Der kommende Spieltag
Für Osnabrück geht es kommenden Sonntag um 13.30 Uhr mit dem Auswärtsspiel in Magdeburg weiter. Die Eintracht empfängt einen Tag zuvor um 13 Uhr den HSV.
Die Tabelle
Braunschweig rangiert durch den Sieg nun auf Rang 13 und hat den Abstand auf den 16. Tabellenplatz auf drei Zähler erhöht. Die Osnabrücker bleiben derweil auf dem letzten Platz und haben nun acht Punkte ans rettende Ufer.
Verdienter Auswärtserfolg für die Eintracht
Donkor bringt die Gäste früh auf die Siegerstraße (9.). Osnabrück versucht in der Folge dagegenzuhalten, wird vor dem Kasten aber einfach nicht zwingend genug. Braunschweig steht derweil abwartend und versucht immer wieder schnell zu kontern. Das führt letztendlich zur verdienten 2:0-Führung durch Philippe (40.). Nach der Pause bleiben die Gäste weiterhin das gefährlichere Team, wenngleich der Ballbesitz bei den Lila-Weißen liegt. Gomez erhöht dann nach einer Stunde auf 3:0, womit die Messe hier gelesen ist. Osnabrück zeigt sich weiterhin bemüht, doch es soll an diesem Nachmittag einfach nicht sein, nachdem Wriedt dann auch noch vom Punkt scheitert (92.). Somit nimmt Braunschweig wichtige Punkte mit nach Hause und der VfL muss sich wohl oder übel damit abfinden, dass sich der Blick nun gefährlich nach unten richtet.
Das Spiel ist aus
Braunschweig gewinnt an der Bremer Brücke mit 3:0 gegen den VfL Osnabrück.

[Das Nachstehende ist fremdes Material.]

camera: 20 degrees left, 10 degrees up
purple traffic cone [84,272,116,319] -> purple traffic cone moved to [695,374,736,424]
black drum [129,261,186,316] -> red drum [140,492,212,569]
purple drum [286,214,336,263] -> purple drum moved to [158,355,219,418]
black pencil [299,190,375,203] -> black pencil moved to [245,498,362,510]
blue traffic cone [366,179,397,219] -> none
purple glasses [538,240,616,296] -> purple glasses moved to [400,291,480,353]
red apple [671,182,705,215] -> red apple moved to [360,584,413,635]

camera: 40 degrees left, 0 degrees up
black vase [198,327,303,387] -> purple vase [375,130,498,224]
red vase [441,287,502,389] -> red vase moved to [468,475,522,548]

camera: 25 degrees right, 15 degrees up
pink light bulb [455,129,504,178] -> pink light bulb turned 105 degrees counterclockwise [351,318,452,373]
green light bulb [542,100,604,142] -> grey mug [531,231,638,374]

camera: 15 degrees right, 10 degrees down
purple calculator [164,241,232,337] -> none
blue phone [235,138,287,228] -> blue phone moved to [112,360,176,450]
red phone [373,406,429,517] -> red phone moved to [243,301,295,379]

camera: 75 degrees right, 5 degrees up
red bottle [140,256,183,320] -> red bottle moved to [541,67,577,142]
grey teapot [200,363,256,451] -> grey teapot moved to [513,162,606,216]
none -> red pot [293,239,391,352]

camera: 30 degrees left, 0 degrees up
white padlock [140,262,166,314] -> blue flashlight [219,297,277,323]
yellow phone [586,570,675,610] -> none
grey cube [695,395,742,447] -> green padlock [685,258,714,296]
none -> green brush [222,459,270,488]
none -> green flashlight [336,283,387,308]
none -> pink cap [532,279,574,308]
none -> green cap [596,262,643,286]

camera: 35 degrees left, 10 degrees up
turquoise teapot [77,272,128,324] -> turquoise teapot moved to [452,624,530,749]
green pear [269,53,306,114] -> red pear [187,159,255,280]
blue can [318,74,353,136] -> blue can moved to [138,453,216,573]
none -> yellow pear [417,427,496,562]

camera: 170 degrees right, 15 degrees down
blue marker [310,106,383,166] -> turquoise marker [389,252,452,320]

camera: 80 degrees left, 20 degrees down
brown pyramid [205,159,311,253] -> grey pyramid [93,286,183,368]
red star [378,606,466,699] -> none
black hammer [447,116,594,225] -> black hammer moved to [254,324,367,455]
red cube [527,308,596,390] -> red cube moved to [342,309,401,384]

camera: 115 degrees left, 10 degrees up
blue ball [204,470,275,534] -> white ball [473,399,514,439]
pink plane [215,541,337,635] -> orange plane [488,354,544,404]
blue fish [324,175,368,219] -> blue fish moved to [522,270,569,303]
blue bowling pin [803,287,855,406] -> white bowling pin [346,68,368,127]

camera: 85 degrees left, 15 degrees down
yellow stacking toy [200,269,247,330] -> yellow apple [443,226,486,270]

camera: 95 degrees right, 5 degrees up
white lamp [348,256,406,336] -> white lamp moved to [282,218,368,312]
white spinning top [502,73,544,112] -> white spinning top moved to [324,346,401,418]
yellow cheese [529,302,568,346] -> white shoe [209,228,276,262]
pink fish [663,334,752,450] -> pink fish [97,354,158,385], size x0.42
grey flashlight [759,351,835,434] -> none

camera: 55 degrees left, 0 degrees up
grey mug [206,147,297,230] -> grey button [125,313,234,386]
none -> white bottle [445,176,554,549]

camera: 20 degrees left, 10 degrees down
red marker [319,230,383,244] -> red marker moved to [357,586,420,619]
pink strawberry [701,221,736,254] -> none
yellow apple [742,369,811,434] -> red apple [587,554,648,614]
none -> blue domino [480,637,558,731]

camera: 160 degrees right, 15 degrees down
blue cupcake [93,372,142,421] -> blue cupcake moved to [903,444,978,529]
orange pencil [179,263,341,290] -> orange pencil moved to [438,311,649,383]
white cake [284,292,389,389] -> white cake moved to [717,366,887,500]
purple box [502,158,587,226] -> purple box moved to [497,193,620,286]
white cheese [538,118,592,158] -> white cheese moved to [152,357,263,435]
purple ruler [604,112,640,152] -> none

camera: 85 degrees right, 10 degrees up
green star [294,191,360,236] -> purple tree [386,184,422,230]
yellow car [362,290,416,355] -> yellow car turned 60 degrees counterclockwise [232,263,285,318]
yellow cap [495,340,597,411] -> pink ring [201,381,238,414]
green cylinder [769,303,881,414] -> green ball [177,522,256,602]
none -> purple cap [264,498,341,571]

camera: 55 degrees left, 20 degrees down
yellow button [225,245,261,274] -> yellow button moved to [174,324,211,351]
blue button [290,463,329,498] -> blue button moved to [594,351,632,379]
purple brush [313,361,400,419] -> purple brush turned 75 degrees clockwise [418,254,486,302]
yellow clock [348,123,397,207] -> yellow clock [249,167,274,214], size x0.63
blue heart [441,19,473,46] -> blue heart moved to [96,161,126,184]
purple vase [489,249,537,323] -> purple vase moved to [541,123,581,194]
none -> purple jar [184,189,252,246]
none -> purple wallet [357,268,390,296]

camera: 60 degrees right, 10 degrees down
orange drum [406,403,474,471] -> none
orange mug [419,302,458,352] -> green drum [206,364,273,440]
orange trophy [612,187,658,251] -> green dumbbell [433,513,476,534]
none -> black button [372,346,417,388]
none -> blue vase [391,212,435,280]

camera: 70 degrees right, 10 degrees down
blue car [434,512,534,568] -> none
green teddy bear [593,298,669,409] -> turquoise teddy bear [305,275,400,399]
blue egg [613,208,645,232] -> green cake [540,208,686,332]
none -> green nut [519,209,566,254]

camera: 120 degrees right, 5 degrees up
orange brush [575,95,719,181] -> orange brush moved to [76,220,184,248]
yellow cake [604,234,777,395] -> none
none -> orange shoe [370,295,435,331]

Wriedt lässt die Chance auf den Ehrentreffer liegen
Es soll an diesem Nachmittag einfach nicht sein und der Ehrentreffer bleibt den Hausherren verwehrt. Wriedt tritt an und jagt den Ball aus elf Metern rechts oben über den Querbalken.
Elfmeter für Osnabrück
Tesche versucht den Ball per Direktabnahme aufs Tor zu bringen, spielt dabei aber unfreiwillig zu Lobinger. Der Angreifer wird dann mit dem Rücken zum Tor von Bicakcic abgeräumt. An der Entscheidung gibt es nichts zu rütteln.
Auch die Hausherren schöpfen alle fünf Wechsel aus
Thomas Goiginger ersetzt Mickaël Cuisance in den verbleibenden fünf Minuten.

Uwe Koschinat wechselt nochmal offensiv
Kwasi Wriedt kommt für Erik Engelhardt in die Partie.

Die Gäste schöpfen aus den Vollen
Sebastian Griesbeck kommt für Robin Krauße.

Donkor geht
Anderson-Lenda Lucoqui ersetzt den Torschützen des ersten Treffers in den verbleibenden zehn Minuten.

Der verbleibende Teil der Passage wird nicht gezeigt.